■ WHAT IS NEEDED ■
Reproduce the entries word for word, from the start of the entries down to the line containing "Analytics, to assist us with analyzing", with both ends included. Leave the pictures out of your answer.

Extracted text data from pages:
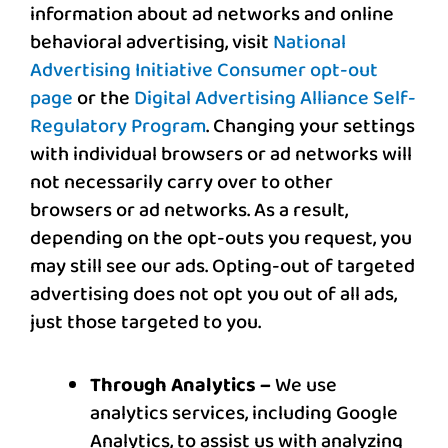
information about ad networks and online
behavioral advertising, visit
National
Advertising Initiative Consumer opt-out
page
or the
Digital Advertising Alliance Self-
Regulatory Program
. Changing your settings
with individual browsers or ad networks will
not necessarily carry over to other
browsers or ad networks. As a result,
depending on the opt-outs you request, you
may still see our ads. Opting-out of targeted
advertising does not opt you out of all ads,
just those targeted to you.
Through Analytics –
We use
analytics services, including Google
Analytics, to assist us with analyzing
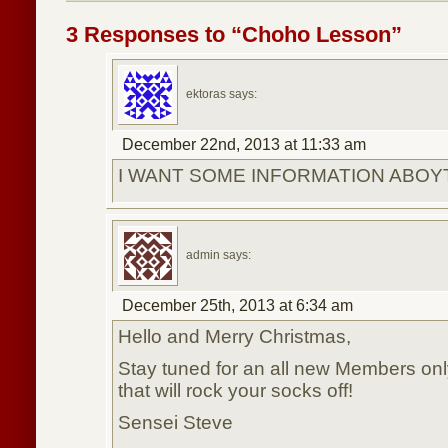
3 Responses to “Choho Lesson”
ektoras says:
December 22nd, 2013 at 11:33 am
I WANT SOME INFORMATION ABOY
admin says:
December 25th, 2013 at 6:34 am
Hello and Merry Christmas,
Stay tuned for an all new Members only
that will rock your socks off!
Sensei Steve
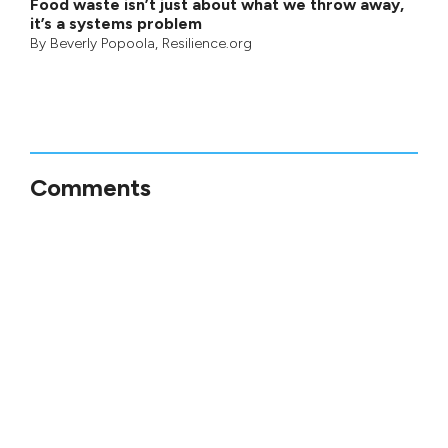
Food waste isn’t just about what we throw away,
it’s a systems problem
By
Beverly Popoola
, Resilience.org
Comments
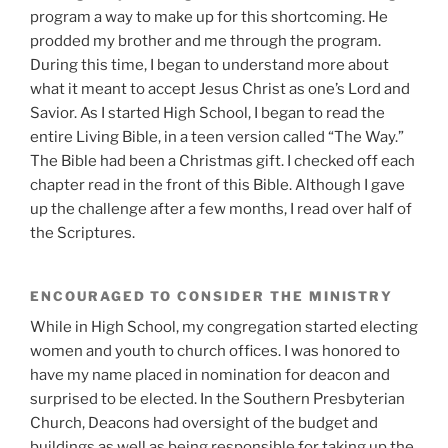
program a way to make up for this shortcoming. He
prodded my brother and me through the program.
During this time, I began to understand more about
what it meant to accept Jesus Christ as one’s Lord and
Savior. As I started High School, I began to read the
entire Living Bible, in a teen version called “The Way.”
The Bible had been a Christmas gift. I checked off each
chapter read in the front of this Bible. Although I gave
up the challenge after a few months, I read over half of
the Scriptures.
ENCOURAGED TO CONSIDER THE MINISTRY
While in High School, my congregation started electing
women and youth to church offices. I was honored to
have my name placed in nomination for deacon and
surprised to be elected. In the Southern Presbyterian
Church, Deacons had oversight of the budget and
buildings as well as being responsible for taking up the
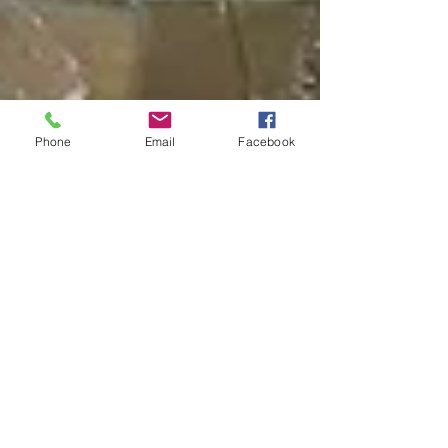
Phone
Email
Facebook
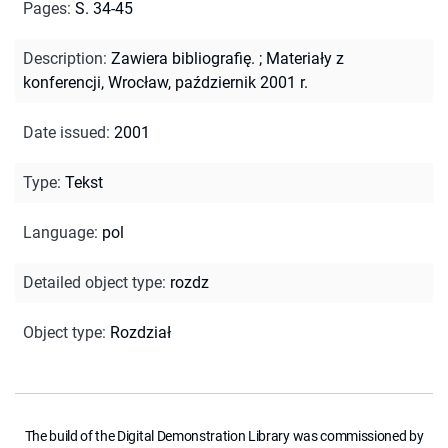
Pages
:
S. 34-45
Description
:
Zawiera bibliografię.
;
Materiały z
konferencji, Wrocław, październik 2001 r.
Date issued
:
2001
Type
:
Tekst
Language
:
pol
Detailed object type
:
rozdz
Object type
:
Rozdział
The build of the Digital Demonstration Library was commissioned by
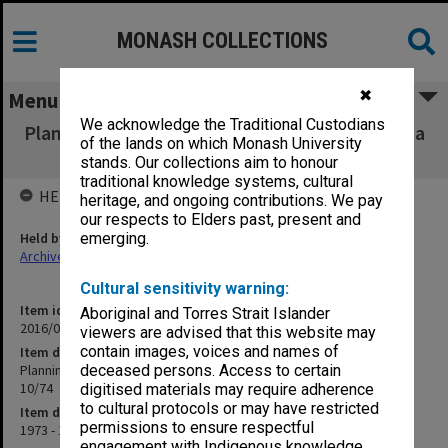
MONASH COLLECTIONS
✖
Menu
We acknowledge the Traditional Custodians
Planning and Development Committee agenda
of the lands on which Monash University
and minutes [1/73 - 10/74
stands. Our collections aim to honour
traditional knowledge systems, cultural
HELD BY
heritage, and ongoing contributions. We pay
our respects to Elders past, present and
Held by
emerging.
Archives
Cultural sensitivity warning:
Item identifier
Aboriginal and Torres Strait Islander
2016/01 Item 12
viewers are advised that this website may
contain images, voices and names of
Item description
Planning and Development Committee agenda and minutes [1/73 -
deceased persons. Access to certain
10/74
digitised materials may require adherence
to cultural protocols or may have restricted
Item date
permissions to ensure respectful
1973 - 1974
engagement with Indigenous knowledge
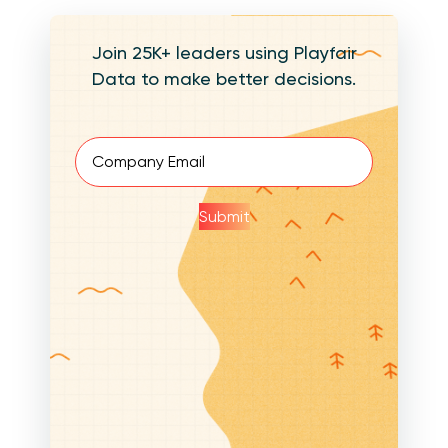
Join 25K+ leaders using Playfair
Data to make better decisions.
Email
(Required)
Submit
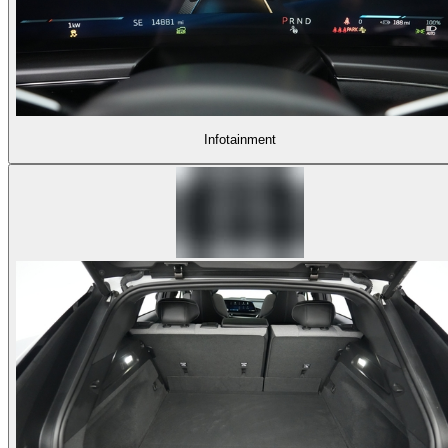
Infotainment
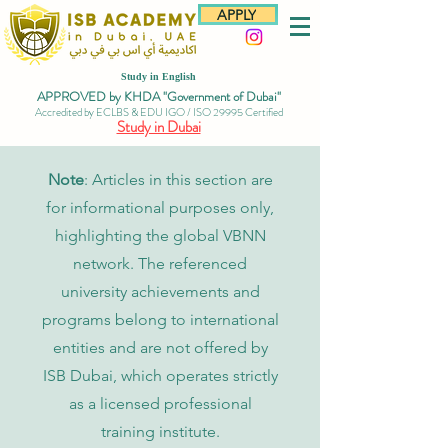
APPLY
Study in English
APPROVED by KHDA "Government of Dubai"
Accredited by ECLBS & EDU IGO / ISO 29995 Certified
Study in Dubai
Note
: Articles in this section are
for informational purposes only,
highlighting the global VBNN
network. The referenced
university achievements and
programs belong to international
entities and are not offered by
ISB Dubai, which operates strictly
as a licensed professional
training institute.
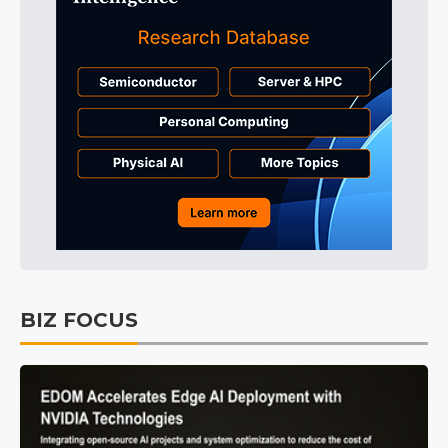
BIZ FOCUS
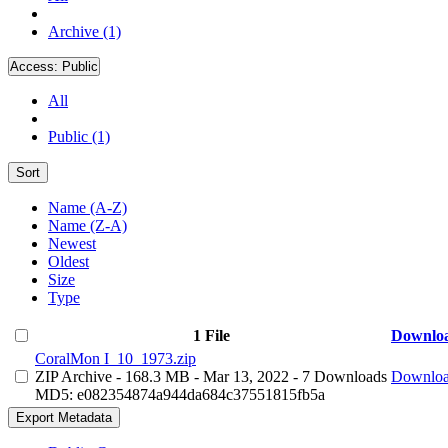
Archive (1)
Access:
Public
All
Public (1)
Sort
Name (A-Z)
Name (Z-A)
Newest
Oldest
Size
Type
1 File
Downlo
CoralMon I_10_1973.zip
ZIP Archive
- 168.3 MB
- Mar 13, 2022
- 7 Downloads
Downlo
MD5: e082354874a944da684c37551815fb5a
Export Metadata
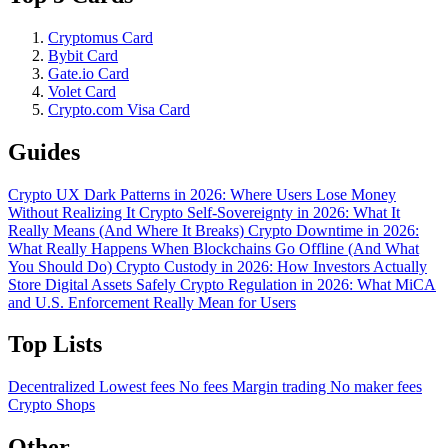
Cryptomus Card
Bybit Card
Gate.io Card
Volet Card
Crypto.com Visa Card
Guides
Crypto UX Dark Patterns in 2026: Where Users Lose Money
Without Realizing It
Crypto Self-Sovereignty in 2026: What It
Really Means (And Where It Breaks)
Crypto Downtime in 2026:
What Really Happens When Blockchains Go Offline (And What
You Should Do)
Crypto Custody in 2026: How Investors Actually
Store Digital Assets Safely
Crypto Regulation in 2026: What MiCA
and U.S. Enforcement Really Mean for Users
Top Lists
Decentralized
Lowest fees
No fees
Margin trading
No maker fees
Crypto Shops
Other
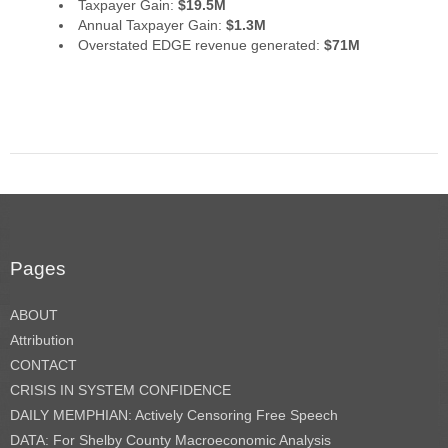
Taxpayer Gain:
$19.5M
Annual Taxpayer Gain:
$1.3M
Overstated EDGE revenue generated:
$71M
Pages
ABOUT
Attribution
CONTACT
CRISIS IN SYSTEM CONFIDENCE
DAILY MEMPHIAN: Actively Censoring Free Speech
DATA: For Shelby County Macroeconomic Analysis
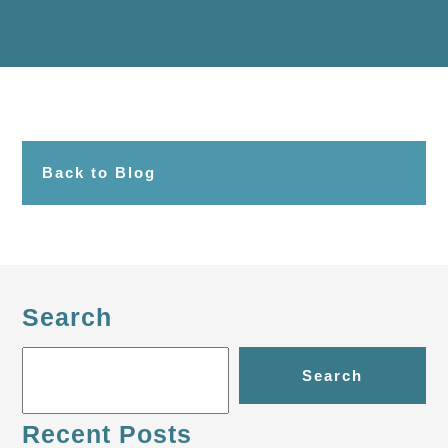
Back to Blog
Search
Search
Recent Posts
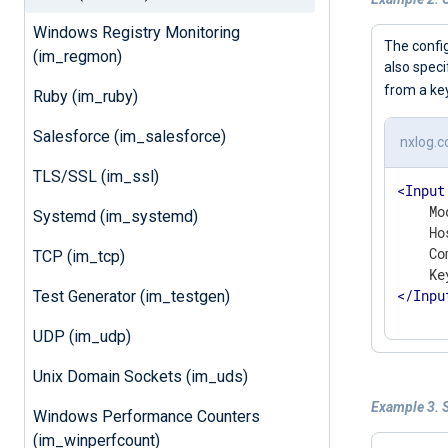
Windows Registry Monitoring
The confi
(im_regmon)
also speci
from a k
Ruby (im_ruby)
Salesforce (im_salesforce)
nxlog.c
TLS/SSL (im_ssl)
<
Input
    Mo
Systemd (im_systemd)
    Ho
    Co
TCP (im_tcp)
</
Inpu
Test Generator (im_testgen)
UDP (im_udp)
Unix Domain Sockets (im_uds)
Example 3. 
Windows Performance Counters
(im_winperfcount)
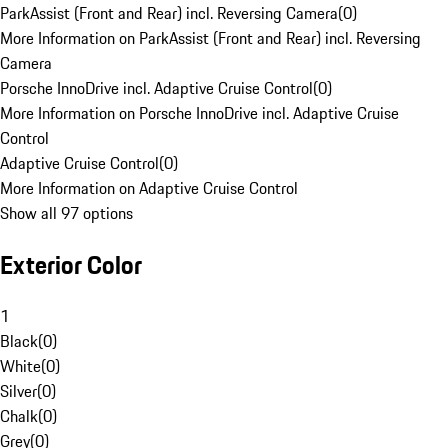
ParkAssist (Front and Rear) incl. Reversing Camera
(
0
)
More Information on ParkAssist (Front and Rear) incl. Reversing
Camera
Porsche InnoDrive incl. Adaptive Cruise Control
(
0
)
More Information on Porsche InnoDrive incl. Adaptive Cruise
Control
Adaptive Cruise Control
(
0
)
More Information on Adaptive Cruise Control
Show all 97 options
Exterior Color
1
Black
(
0
)
White
(
0
)
Silver
(
0
)
Chalk
(
0
)
Grey
(
0
)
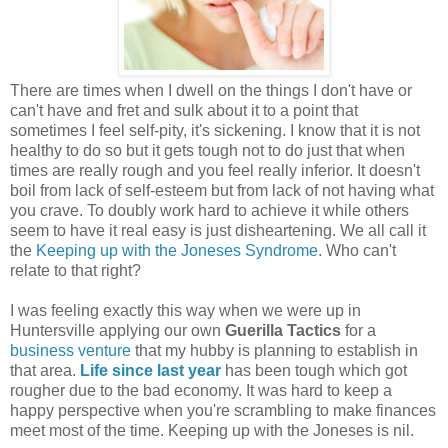
There are times when I dwell on the things I don't have or
can't have and fret and sulk about it to a point that
sometimes I feel self-pity, it's sickening. I know that it is not
healthy to do so but it gets tough not to do just that when
times are really rough and you feel really inferior. It doesn't
boil from lack of self-esteem but from lack of not having what
you crave. To doubly work hard to achieve it while others
seem to have it real easy is just disheartening. We all call it
the
Keeping up with the Joneses Syndrome
. Who can't
relate to that right?
I was feeling exactly this way when we were up in
Huntersville applying our own
Guerilla Tactics
for a
business venture
that my hubby is planning to establish in
that area.
Life since last year
has been tough which got
rougher due to the bad economy. It was hard to keep a
happy perspective when you're scrambling to make finances
meet most of the time. Keeping up with the Joneses is nil.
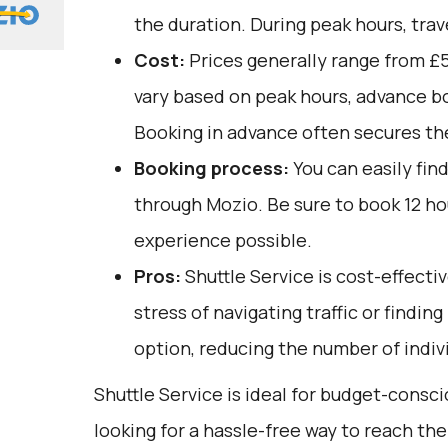
the duration. During peak hours, trav
Cost:
Prices generally range from £5
vary based on peak hours, advance bo
Booking in advance often secures the
Booking process:
You can easily fin
through
Mozio
. Be sure to book 12 h
experience possible.
Pros:
Shuttle Service is cost-effectiv
stress of navigating traffic or finding
option, reducing the number of indivi
Shuttle Service is ideal for budget-consc
looking for a hassle-free way to reach the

■ RESPONSE TO THE TASK ■
information about ad networks and online
behavioral advertising, visit
National
Advertising Initiative Consumer opt-out
page
or the
Digital Advertising Alliance Self-
Regulatory Program
. Changing your settings
with individual browsers or ad networks will
not necessarily carry over to other
browsers or ad networks. As a result,
depending on the opt-outs you request, you
may still see our ads. Opting-out of targeted
advertising does not opt you out of all ads,
just those targeted to you.
Through Analytics –
We use
analytics services, including Google
Analytics, to assist us with analyzing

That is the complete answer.